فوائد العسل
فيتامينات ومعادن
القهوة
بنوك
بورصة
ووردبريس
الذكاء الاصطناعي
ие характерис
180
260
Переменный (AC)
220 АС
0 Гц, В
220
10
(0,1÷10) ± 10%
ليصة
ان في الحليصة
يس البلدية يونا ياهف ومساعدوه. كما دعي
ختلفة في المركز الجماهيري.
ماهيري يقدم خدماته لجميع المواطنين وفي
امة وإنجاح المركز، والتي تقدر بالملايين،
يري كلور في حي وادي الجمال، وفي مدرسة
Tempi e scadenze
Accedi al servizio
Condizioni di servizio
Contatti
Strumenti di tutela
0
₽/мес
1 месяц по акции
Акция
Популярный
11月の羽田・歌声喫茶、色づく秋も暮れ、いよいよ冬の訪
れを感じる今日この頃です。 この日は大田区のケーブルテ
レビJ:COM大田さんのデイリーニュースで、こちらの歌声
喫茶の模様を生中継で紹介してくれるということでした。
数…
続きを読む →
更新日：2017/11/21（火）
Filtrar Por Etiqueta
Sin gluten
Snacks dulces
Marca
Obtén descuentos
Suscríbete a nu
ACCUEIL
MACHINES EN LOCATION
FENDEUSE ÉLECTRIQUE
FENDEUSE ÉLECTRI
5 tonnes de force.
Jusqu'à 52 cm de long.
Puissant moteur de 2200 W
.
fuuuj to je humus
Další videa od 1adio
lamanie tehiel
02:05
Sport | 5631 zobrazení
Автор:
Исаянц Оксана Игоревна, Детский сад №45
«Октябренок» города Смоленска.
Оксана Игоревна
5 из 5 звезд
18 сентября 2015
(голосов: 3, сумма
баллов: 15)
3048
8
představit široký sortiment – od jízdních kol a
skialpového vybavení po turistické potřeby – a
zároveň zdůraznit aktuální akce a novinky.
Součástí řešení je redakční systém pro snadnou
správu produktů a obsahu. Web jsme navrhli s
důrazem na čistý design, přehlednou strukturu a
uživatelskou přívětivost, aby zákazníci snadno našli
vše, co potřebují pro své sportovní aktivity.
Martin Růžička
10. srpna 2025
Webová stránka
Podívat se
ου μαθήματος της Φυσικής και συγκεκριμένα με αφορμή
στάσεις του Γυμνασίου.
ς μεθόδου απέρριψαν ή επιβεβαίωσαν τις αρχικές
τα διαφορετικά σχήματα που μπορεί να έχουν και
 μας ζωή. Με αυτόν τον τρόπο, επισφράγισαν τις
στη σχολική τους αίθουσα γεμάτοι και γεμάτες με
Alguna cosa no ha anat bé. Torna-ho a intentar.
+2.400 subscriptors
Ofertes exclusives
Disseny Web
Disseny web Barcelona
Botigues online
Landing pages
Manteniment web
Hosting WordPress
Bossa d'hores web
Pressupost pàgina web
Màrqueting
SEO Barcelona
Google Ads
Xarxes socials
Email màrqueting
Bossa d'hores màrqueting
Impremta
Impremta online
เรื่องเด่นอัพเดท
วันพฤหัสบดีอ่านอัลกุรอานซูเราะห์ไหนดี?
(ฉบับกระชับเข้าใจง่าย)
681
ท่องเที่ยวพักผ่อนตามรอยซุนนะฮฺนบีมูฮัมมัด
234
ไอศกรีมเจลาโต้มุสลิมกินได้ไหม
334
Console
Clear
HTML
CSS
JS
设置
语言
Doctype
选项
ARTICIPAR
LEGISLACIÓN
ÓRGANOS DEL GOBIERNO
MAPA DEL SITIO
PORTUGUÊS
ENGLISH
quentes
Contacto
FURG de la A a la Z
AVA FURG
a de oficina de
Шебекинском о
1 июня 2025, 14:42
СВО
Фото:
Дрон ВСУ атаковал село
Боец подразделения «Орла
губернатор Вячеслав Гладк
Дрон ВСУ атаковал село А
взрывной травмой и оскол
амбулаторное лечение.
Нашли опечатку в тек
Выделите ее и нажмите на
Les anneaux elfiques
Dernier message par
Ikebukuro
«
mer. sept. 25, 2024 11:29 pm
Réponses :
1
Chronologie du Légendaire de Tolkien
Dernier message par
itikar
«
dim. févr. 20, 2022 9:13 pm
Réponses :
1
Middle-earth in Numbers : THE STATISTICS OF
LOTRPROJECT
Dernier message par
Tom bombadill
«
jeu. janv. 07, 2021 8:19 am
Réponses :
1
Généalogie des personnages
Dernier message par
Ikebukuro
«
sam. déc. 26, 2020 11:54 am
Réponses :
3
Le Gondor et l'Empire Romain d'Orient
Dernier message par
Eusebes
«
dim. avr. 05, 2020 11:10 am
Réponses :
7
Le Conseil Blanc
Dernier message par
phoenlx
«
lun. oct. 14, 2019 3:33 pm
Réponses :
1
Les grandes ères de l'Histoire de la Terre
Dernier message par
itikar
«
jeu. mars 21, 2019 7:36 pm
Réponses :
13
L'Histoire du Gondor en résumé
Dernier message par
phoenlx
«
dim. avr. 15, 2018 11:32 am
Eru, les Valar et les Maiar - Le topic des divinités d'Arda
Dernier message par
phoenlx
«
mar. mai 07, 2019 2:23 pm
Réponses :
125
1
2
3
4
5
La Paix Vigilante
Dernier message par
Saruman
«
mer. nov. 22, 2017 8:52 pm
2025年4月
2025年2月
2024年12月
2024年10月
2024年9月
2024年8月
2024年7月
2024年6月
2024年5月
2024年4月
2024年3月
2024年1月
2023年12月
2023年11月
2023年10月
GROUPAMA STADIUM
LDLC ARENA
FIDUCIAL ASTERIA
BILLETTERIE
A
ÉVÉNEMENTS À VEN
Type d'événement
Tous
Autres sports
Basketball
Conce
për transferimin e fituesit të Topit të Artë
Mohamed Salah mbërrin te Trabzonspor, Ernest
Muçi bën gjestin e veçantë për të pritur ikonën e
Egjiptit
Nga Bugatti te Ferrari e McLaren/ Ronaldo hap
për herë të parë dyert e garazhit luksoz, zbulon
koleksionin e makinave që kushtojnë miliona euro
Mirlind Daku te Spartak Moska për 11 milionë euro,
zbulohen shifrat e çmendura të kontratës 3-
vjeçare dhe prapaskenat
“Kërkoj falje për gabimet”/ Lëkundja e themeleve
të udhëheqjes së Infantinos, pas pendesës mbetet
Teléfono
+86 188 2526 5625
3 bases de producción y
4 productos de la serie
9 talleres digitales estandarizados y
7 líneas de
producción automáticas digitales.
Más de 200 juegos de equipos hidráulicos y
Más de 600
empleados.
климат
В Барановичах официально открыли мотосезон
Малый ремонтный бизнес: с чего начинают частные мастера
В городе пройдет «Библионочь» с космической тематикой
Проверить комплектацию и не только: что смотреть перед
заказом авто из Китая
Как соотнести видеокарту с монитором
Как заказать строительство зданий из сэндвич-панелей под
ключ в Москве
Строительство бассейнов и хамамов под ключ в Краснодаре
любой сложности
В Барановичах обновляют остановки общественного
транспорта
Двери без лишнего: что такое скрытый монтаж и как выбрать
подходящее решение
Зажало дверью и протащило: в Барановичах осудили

▸ **WHAT TO WORK ON**
Reproduce the text of every record above line by line, with no changes to wording, spelling, or line breaks.

▸ **SOLUTION FOR THIS PROBLEM**
فوائد العسل
فيتامينات ومعادن
القهوة
بنوك
بورصة
ووردبريس
الذكاء الاصطناعي
ие характерис
180
260
Переменный (AC)
220 АС
0 Гц, В
220
10
(0,1÷10) ± 10%
ليصة
ان في الحليصة
يس البلدية يونا ياهف ومساعدوه. كما دعي
ختلفة في المركز الجماهيري.
ماهيري يقدم خدماته لجميع المواطنين وفي
امة وإنجاح المركز، والتي تقدر بالملايين،
يري كلور في حي وادي الجمال، وفي مدرسة
Tempi e scadenze
Accedi al servizio
Condizioni di servizio
Contatti
Strumenti di tutela
0
₽/мес
1 месяц по акции
Акция
Популярный
11月の羽田・歌声喫茶、色づく秋も暮れ、いよいよ冬の訪
れを感じる今日この頃です。 この日は大田区のケーブルテ
レビJ:COM大田さんのデイリーニュースで、こちらの歌声
喫茶の模様を生中継で紹介してくれるということでした。
数…
続きを読む →
更新日：2017/11/21（火）
Filtrar Por Etiqueta
Sin gluten
Snacks dulces
Marca
Obtén descuentos
Suscríbete a nu
ACCUEIL
MACHINES EN LOCATION
FENDEUSE ÉLECTRIQUE
FENDEUSE ÉLECTRI
5 tonnes de force.
Jusqu'à 52 cm de long.
Puissant moteur de 2200 W
.
fuuuj to je humus
Další videa od 1adio
lamanie tehiel
02:05
Sport | 5631 zobrazení
Автор:
Исаянц Оксана Игоревна, Детский сад №45
«Октябренок» города Смоленска.
Оксана Игоревна
5 из 5 звезд
18 сентября 2015
(голосов: 3, сумма
баллов: 15)
3048
8
představit široký sortiment – od jízdních kol a
skialpového vybavení po turistické potřeby – a
zároveň zdůraznit aktuální akce a novinky.
Součástí řešení je redakční systém pro snadnou
správu produktů a obsahu. Web jsme navrhli s
důrazem na čistý design, přehlednou strukturu a
uživatelskou přívětivost, aby zákazníci snadno našli
vše, co potřebují pro své sportovní aktivity.
Martin Růžička
10. srpna 2025
Webová stránka
Podívat se
ου μαθήματος της Φυσικής και συγκεκριμένα με αφορμή
στάσεις του Γυμνασίου.
ς μεθόδου απέρριψαν ή επιβεβαίωσαν τις αρχικές
τα διαφορετικά σχήματα που μπορεί να έχουν και
 μας ζωή. Με αυτόν τον τρόπο, επισφράγισαν τις
στη σχολική τους αίθουσα γεμάτοι και γεμάτες με
Alguna cosa no ha anat bé. Torna-ho a intentar.
+2.400 subscriptors
Ofertes exclusives
Disseny Web
Disseny web Barcelona
Botigues online
Landing pages
Manteniment web
Hosting WordPress
Bossa d'hores web
Pressupost pàgina web
Màrqueting
SEO Barcelona
Google Ads
Xarxes socials
Email màrqueting
Bossa d'hores màrqueting
Impremta
Impremta online
เรื่องเด่นอัพเดท
วันพฤหัสบดีอ่านอัลกุรอานซูเราะห์ไหนดี?
(ฉบับกระชับเข้าใจง่าย)
681
ท่องเที่ยวพักผ่อนตามรอยซุนนะฮฺนบีมูฮัมมัด
234
ไอศกรีมเจลาโต้มุสลิมกินได้ไหม
334
Console
Clear
HTML
CSS
JS
设置
语言
Doctype
选项
ARTICIPAR
LEGISLACIÓN
ÓRGANOS DEL GOBIERNO
MAPA DEL SITIO
PORTUGUÊS
ENGLISH
quentes
Contacto
FURG de la A a la Z
AVA FURG
a de oficina de
Шебекинском о
1 июня 2025, 14:42
СВО
Фото:
Дрон ВСУ атаковал село
Боец подразделения «Орла
губернатор Вячеслав Гладк
Дрон ВСУ атаковал село А
взрывной травмой и оскол
амбулаторное лечение.
Нашли опечатку в тек
Выделите ее и нажмите на
Les anneaux elfiques
Dernier message par
Ikebukuro
«
mer. sept. 25, 2024 11:29 pm
Réponses :
1
Chronologie du Légendaire de Tolkien
Dernier message par
itikar
«
dim. févr. 20, 2022 9:13 pm
Réponses :
1
Middle-earth in Numbers : THE STATISTICS OF
LOTRPROJECT
Dernier message par
Tom bombadill
«
jeu. janv. 07, 2021 8:19 am
Réponses :
1
Généalogie des personnages
Dernier message par
Ikebukuro
«
sam. déc. 26, 2020 11:54 am
Réponses :
3
Le Gondor et l'Empire Romain d'Orient
Dernier message par
Eusebes
«
dim. avr. 05, 2020 11:10 am
Réponses :
7
Le Conseil Blanc
Dernier message par
phoenlx
«
lun. oct. 14, 2019 3:33 pm
Réponses :
1
Les grandes ères de l'Histoire de la Terre
Dernier message par
itikar
«
jeu. mars 21, 2019 7:36 pm
Réponses :
13
L'Histoire du Gondor en résumé
Dernier message par
phoenlx
«
dim. avr. 15, 2018 11:32 am
Eru, les Valar et les Maiar - Le topic des divinités d'Arda
Dernier message par
phoenlx
«
mar. mai 07, 2019 2:23 pm
Réponses :
125
1
2
3
4
5
La Paix Vigilante
Dernier message par
Saruman
«
mer. nov. 22, 2017 8:52 pm
2025年4月
2025年2月
2024年12月
2024年10月
2024年9月
2024年8月
2024年7月
2024年6月
2024年5月
2024年4月
2024年3月
2024年1月
2023年12月
2023年11月
2023年10月
GROUPAMA STADIUM
LDLC ARENA
FIDUCIAL ASTERIA
BILLETTERIE
A
ÉVÉNEMENTS À VEN
Type d'événement
Tous
Autres sports
Basketball
Conce
për transferimin e fituesit të Topit të Artë
Mohamed Salah mbërrin te Trabzonspor, Ernest
Muçi bën gjestin e veçantë për të pritur ikonën e
Egjiptit
Nga Bugatti te Ferrari e McLaren/ Ronaldo hap
për herë të parë dyert e garazhit luksoz, zbulon
koleksionin e makinave që kushtojnë miliona euro
Mirlind Daku te Spartak Moska për 11 milionë euro,
zbulohen shifrat e çmendura të kontratës 3-
vjeçare dhe prapaskenat
“Kërkoj falje për gabimet”/ Lëkundja e themeleve
të udhëheqjes së Infantinos, pas pendesës mbetet
Teléfono
+86 188 2526 5625
3 bases de producción y
4 productos de la serie
9 talleres digitales estandarizados y
7 líneas de
producción automáticas digitales.
Más de 200 juegos de equipos hidráulicos y
Más de 600
empleados.
климат
В Барановичах официально открыли мотосезон
Малый ремонтный бизнес: с чего начинают частные мастера
В городе пройдет «Библионочь» с космической тематикой
Проверить комплектацию и не только: что смотреть перед
заказом авто из Китая
Как соотнести видеокарту с монитором
Как заказать строительство зданий из сэндвич-панелей под
ключ в Москве
Строительство бассейнов и хамамов под ключ в Краснодаре
любой сложности
В Барановичах обновляют остановки общественного
транспорта
Двери без лишнего: что такое скрытый монтаж и как выбрать
подходящее решение
Зажало дверью и протащило: в Барановичах осудили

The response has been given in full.